**ENTRIES SUPPLIED:**
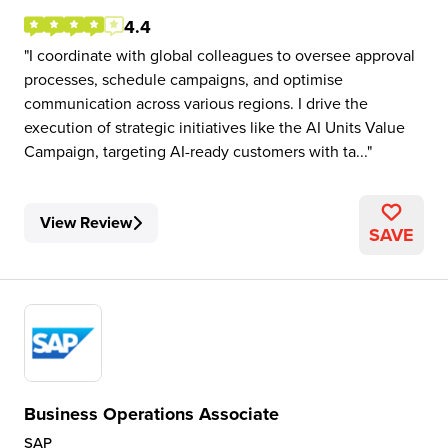
4.4
I coordinate with global colleagues to oversee approval
processes, schedule campaigns, and optimise
communication across various regions. I drive the
execution of strategic initiatives like the AI Units Value
Campaign, targeting AI-ready customers with ta...
View Review
SAVE
Business Operations Associate
SAP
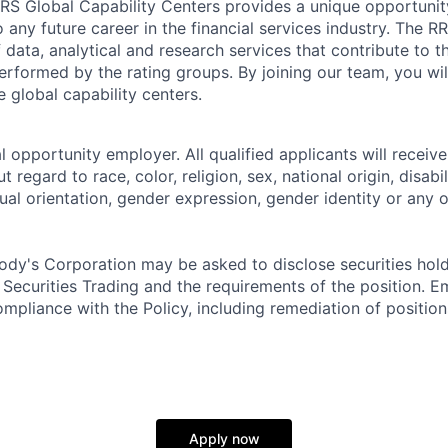
RS Global Capability Centers provides a unique opportunity 
o any future career in the financial services industry. The
data, analytical and research services that contribute to th
erformed by the rating groups. By joining our team, you wil
e global capability centers.
 opportunity employer. All qualified applicants will receive
regard to race, color, religion, sex, national origin, disabil
ual orientation, gender expression, gender identity or any o
dy's Corporation may be asked to disclose securities hold
 Securities Trading and the requirements of the position. 
mpliance with the Policy, including remediation of position
Apply now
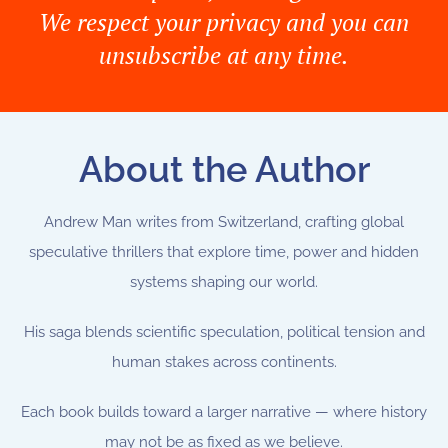
We respect your privacy and you can
unsubscribe at any time.
About the Author
Andrew Man writes from Switzerland, crafting global
speculative thrillers that explore time, power and hidden
systems shaping our world.
His saga blends scientific speculation, political tension and
human stakes across continents.
Each book builds toward a larger narrative —
where history
may not be as fixed as we believe.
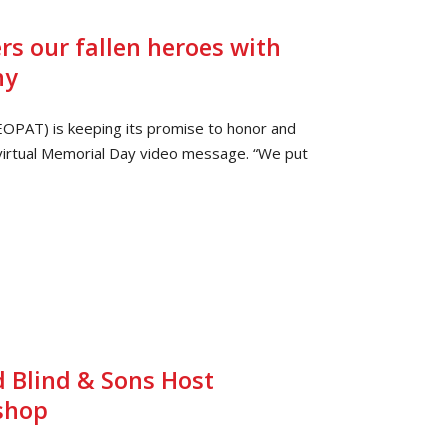
 our fallen heroes with
ny
EOPAT) is keeping its promise to honor and
virtual Memorial Day video message. “We put
 Blind & Sons Host
shop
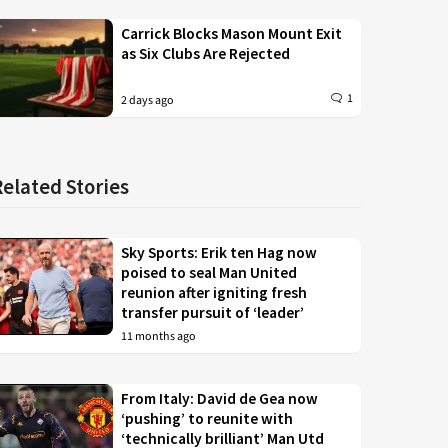
Carrick Blocks Mason Mount Exit
as Six Clubs Are Rejected
1
2 days ago
Related Stories
Sky Sports: Erik ten Hag now
poised to seal Man United
reunion after igniting fresh
transfer pursuit of ‘leader’
11 months ago
From Italy: David de Gea now
‘pushing’ to reunite with
‘technically brilliant’ Man Utd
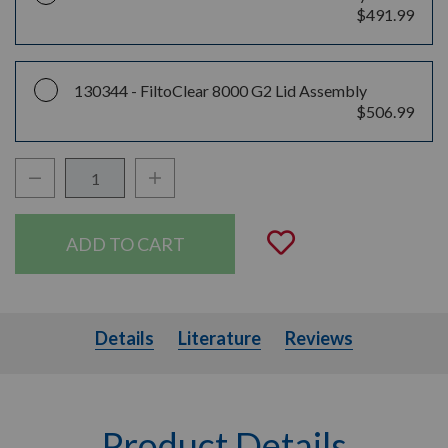
$491.99
130344 -
FiltoClear 8000 G2 Lid Assembly
$506.99
Decrease Quantity:
Increase Quantity:
Quantity:
Add to Wishli
Details
Literature
Details
Literature
Reviews
Product Details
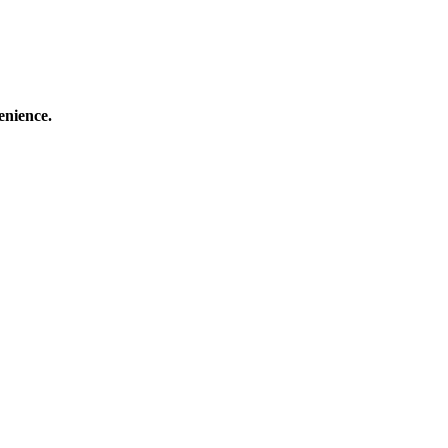
enience.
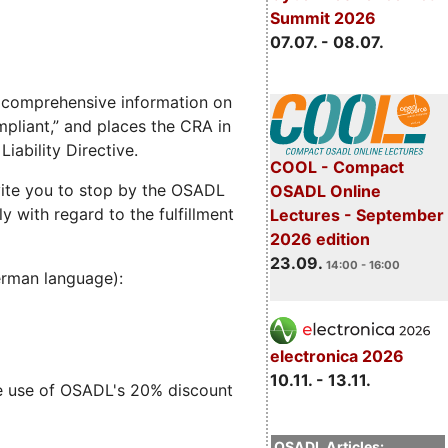
Summit 2026
07.07. - 08.07.
 comprehensive information on
pliant,” and places the CRA in
iability Directive.
COOL - Compact
nvite you to stop by the OSADL
OSADL Online
 with regard to the fulfillment
Lectures - September
2026 edition
23.09.
14:00 - 16:00
German language):
electronica 2026
10.11. - 13.11.
ke use of OSADL's 20% discount
OSADL Articles:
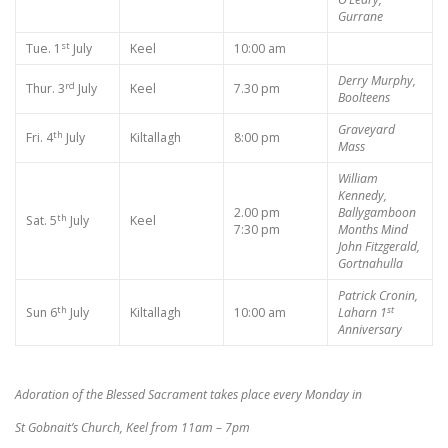
Gurrane
st
Tue. 1
July
Keel
10:00 am
Derry Murphy,
rd
Thur. 3
July
Keel
7.30 pm
Boolteens
Graveyard
th
Fri. 4
July
Kiltallagh
8:00 pm
Mass
William
Kennedy,
2.00 pm
Ballygamboon
th
Sat. 5
July
Keel
7:30 pm
Months Mind
John Fitzgerald,
Gortnahulla
Patrick Cronin,
th
st
Sun 6
July
Kiltallagh
10:00 am
Laharn
1
Anniversary
Adoration of the Blessed Sacrament takes place every Monday in
St Gobnait’s Church, Keel from 11am – 7pm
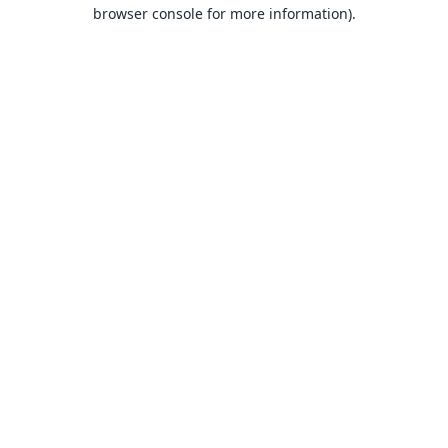
browser console for more information).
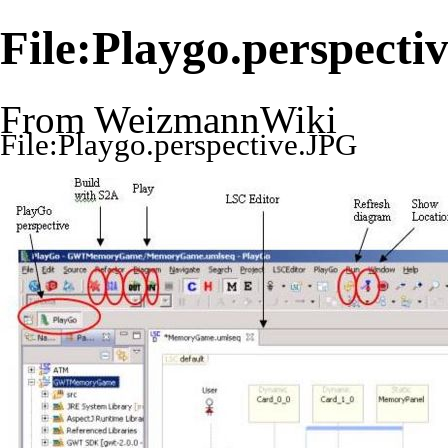
File:Playgo.perspecti
From WeizmannWiki
File:Playgo.perspective.JPG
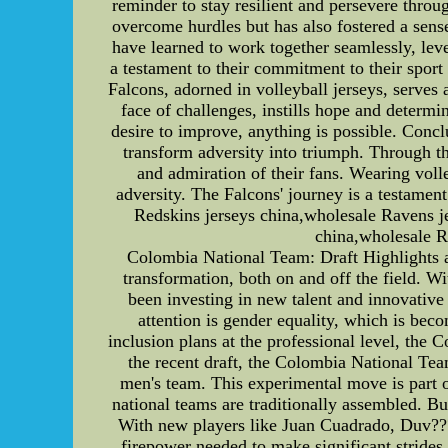
reminder to stay resilient and persevere thro
overcome hurdles but has also fostered a sense
have learned to work together seamlessly, leve
a testament to their commitment to their sport
Falcons, adorned in volleyball jerseys, serves a
face of challenges, instills hope and determ
desire to improve, anything is possible. Conclu
transform adversity into triumph. Through th
and admiration of their fans. Wearing volle
adversity. The Falcons' journey is a testamen
Redskins jerseys china,wholesale Ravens 
china,wholesale 
Colombia National Team: Draft Highlights 
transformation, both on and off the field. W
been investing in new talent and innovative
attention is gender equality, which is bec
inclusion plans at the professional level, the
the recent draft, the Colombia National Tea
men's team. This experimental move is part of 
national teams are traditionally assembled. B
With new players like Juan Cuadrado, Duv???
firepower needed to make significant strides 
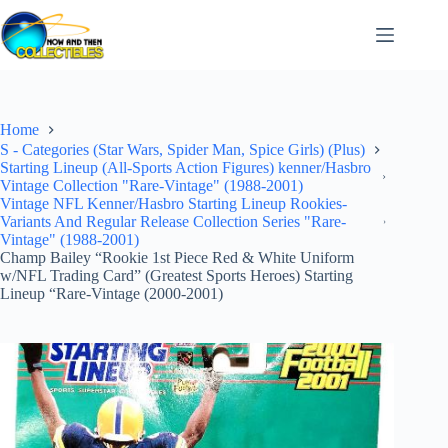
Skip
to
content
Home
S - Categories (Star Wars, Spider Man, Spice Girls) (Plus)
Starting Lineup (All-Sports Action Figures) kenner/Hasbro
Vintage Collection "Rare-Vintage" (1988-2001)
Vintage NFL Kenner/Hasbro Starting Lineup Rookies-
Variants And Regular Release Collection Series "Rare-
Vintage" (1988-2001)
Champ Bailey “Rookie 1st Piece Red & White Uniform
w/NFL Trading Card” (Greatest Sports Heroes) Starting
Lineup “Rare-Vintage (2000-2001)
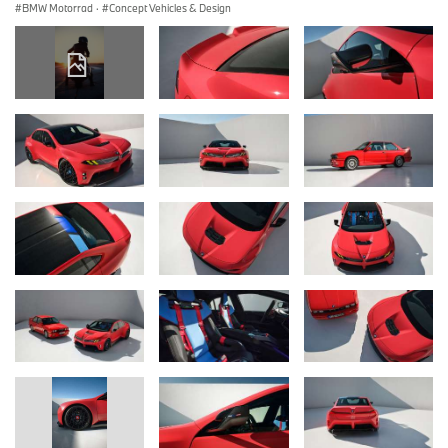
BMW Motorrad
·
Concept Vehicles & Design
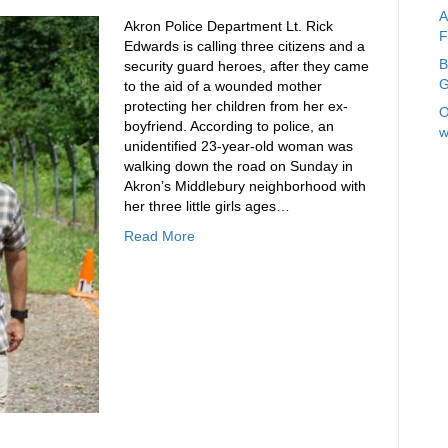
A
Akron Police Department Lt. Rick
F
Edwards is calling three citizens and a
B
security guard heroes, after they came
G
to the aid of a wounded mother
protecting her children from her ex-
O
boyfriend. According to police, an
w
unidentified 23-year-old woman was
walking down the road on Sunday in
Akron’s Middlebury neighborhood with
her three little girls ages…
Read More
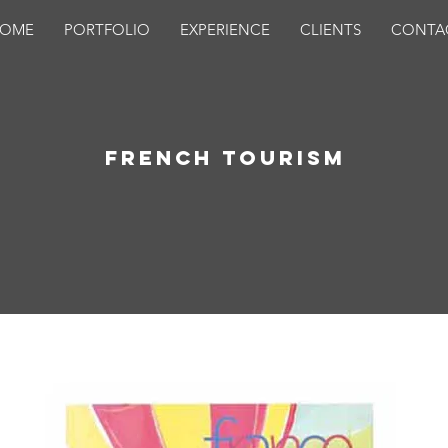
OME
PORTFOLIO
EXPERIENCE
CLIENTS
CONTA
French Tourism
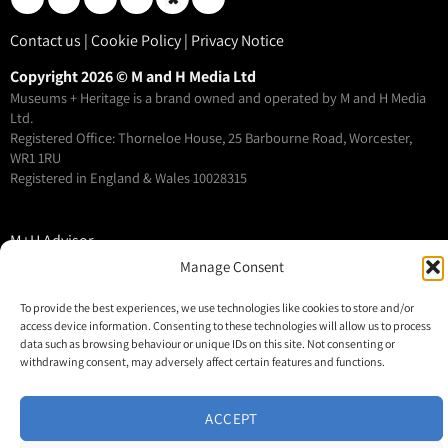
Contact us
|
Cookie Policy
|
Privacy Notice
Copyright 2026 © M and H Media Ltd
Museums + Heritage is a brand owned and operated by M and H Media
Ltd.
Registered Office: Thorneloe House, 25 Barbourne Road, Worcester,
WR1 1RU
Registered in England & Wales 10028315
M+H Advisor
Manage Consent
M+H Awards
M+H Show
To provide the best experiences, we use technologies like cookies to store and/or
About
access device information. Consenting to these technologies will allow us to process
data such as browsing behaviour or unique IDs on this site. Not consenting or
Contact
withdrawing consent, may adversely affect certain features and functions.
ACCEPT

**WRITTEN TASK:**
Within the listing above, extract exactly the lines that run from the one containing "brilliant’ Man Utd" through the one containing "a testament to", excluding any pictures.

**YOUR RESPONSE:**
‘technically brilliant’ Man Utd
$491.99
130344 -
FiltoClear 8000 G2 Lid Assembly
$506.99
Decrease Quantity:
Increase Quantity:
Quantity:
Add to Wishli
Details
Literature
Details
Literature
Reviews
Product Details
enience.
Summit 2026
07.07. - 08.07.
 comprehensive information on
pliant,” and places the CRA in
iability Directive.
COOL - Compact
nvite you to stop by the OSADL
OSADL Online
 with regard to the fulfillment
Lectures - September
2026 edition
23.09.
14:00 - 16:00
German language):
electronica 2026
10.11. - 13.11.
ke use of OSADL's 20% discount
OSADL Articles:
Gurrane
st
Tue. 1
July
Keel
10:00 am
Derry Murphy,
rd
Thur. 3
July
Keel
7.30 pm
Boolteens
Graveyard
th
Fri. 4
July
Kiltallagh
8:00 pm
Mass
William
Kennedy,
2.00 pm
Ballygamboon
th
Sat. 5
July
Keel
7:30 pm
Months Mind
John Fitzgerald,
Gortnahulla
Patrick Cronin,
th
st
Sun 6
July
Kiltallagh
10:00 am
Laharn
1
Anniversary
Adoration of the Blessed Sacrament takes place every Monday in
St Gobnait’s Church, Keel from 11am – 7pm
browser console for more information).
File:Playgo.perspecti
From WeizmannWiki
File:Playgo.perspective.JPG
reminder to stay resilient and persevere thro
overcome hurdles but has also fostered a sense
have learned to work together seamlessly, leve
a testament to their commitment to their sport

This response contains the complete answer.